About five minutes later, the doctor returned with another woman. "This is Elizabeth Dale," she said, introducing them formally, then walked off to the far end of the room, where she sat facing Banks and pretended to read a magazine. Liz took a chair on his left, angled so they could face one another comfortably. The chairs were well-padded, with strong armrests.

"I saw you looking at the paintings," Elizabeth said. "Quite something, aren't they?" She had a melodic, hypnotic voice. Banks could easily imagine its persuasive powers. He had a feeling, however, that it would probably become tiresome after a while: whining and wheedling rather than beautiful and soft.

Elizabeth Dale smoothed her long powder-blue skirt over her knees. Her slight frame was lost inside a baggy mauve sweater with two broad white hoops around the middle. If she was Seth's contemporary, that made her about forty, but her gaunt, waxy face was lined like that of a much older woman, and her black hair, hacked, rather than cut, short was liberally streaked with grey. It was a face that screamed of suffering; eyes that had looked deep inside and seen the horror there. Yet her voice was beautiful. So gentle, so soothing, like a breeze through woods in spring.

"They're very powerful," Banks said, feeling his words pathetically inadequate in describing the paintings.

"People see those things here," Elizabeth said. "Do you know what this place used to be?"

"No."

"It was a hospital, a fever-hospital, during the typhoid epidemics in the last century. I can hear the patients screaming every night."

"You mean the place is haunted?"

Elizabeth shrugged. "Maybe it's me who's haunted. People go crazy here sometimes. Break windows and try to cut themselves with broken glass. I can hear the typhoid victims screaming every night as they're burning up and snapping bones in convulsions. I can hear the bones snap." She clapped her hands. "Crack. Just like that."

Then she put her hand over her mouth and laughed.

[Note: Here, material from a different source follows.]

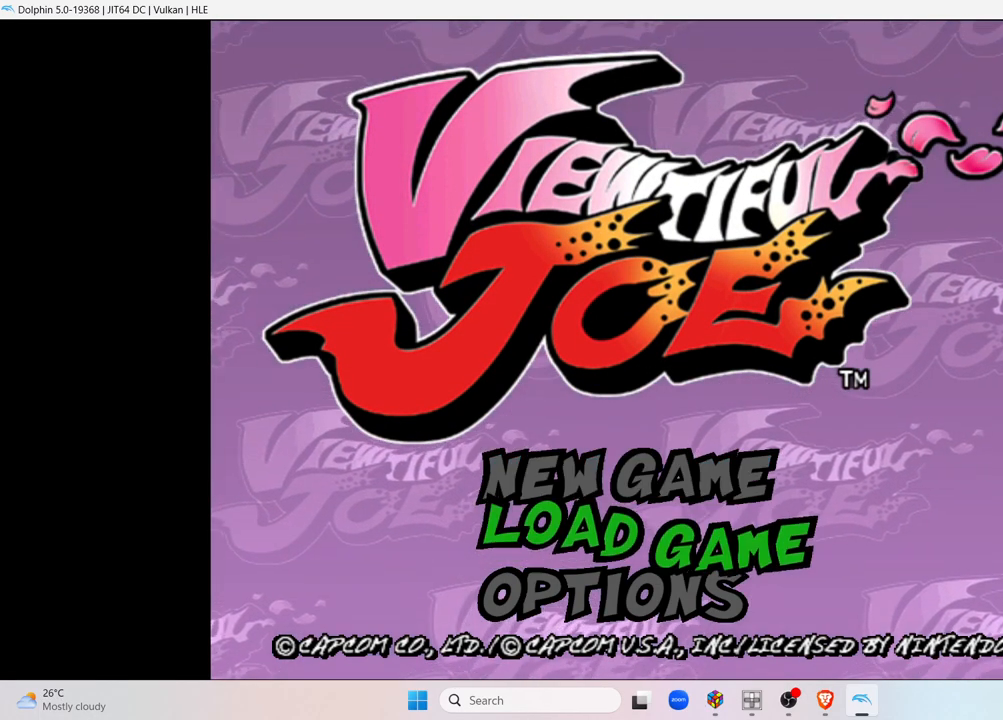
{"buttons": [], "left_stick": "center", "right_stick": "center", "events": [[133, "left_stick", "center"]]}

Banks noticed the first and second fingers of her right hand were stained yellow with nicotine. She rummaged inside her sweater and pulled out a packet of Embassy Regal and a tarnished silver lighter. Banks took out a cigarette of his own, and she leaned forward to give him a light. The flame was high and he caught a whiff of petrol fumes as he inhaled.

"You know," Elizabeth went on, "for all that — the ghosts, the screaming, the cold — I'd rather be here than… than out there." She nodded her head towards the door. "That's where the real horror is, Mr Banks, out there."

"I take it you don't keep up with the world, then. No newspapers, no television?"

Elizabeth shook her head. "No. There is a television here, next door. But I don't watch it. I read books. Old books. Charles Dickens, that's who I'm reading now. There's opium-taking in Edwin Drood, did you know that?"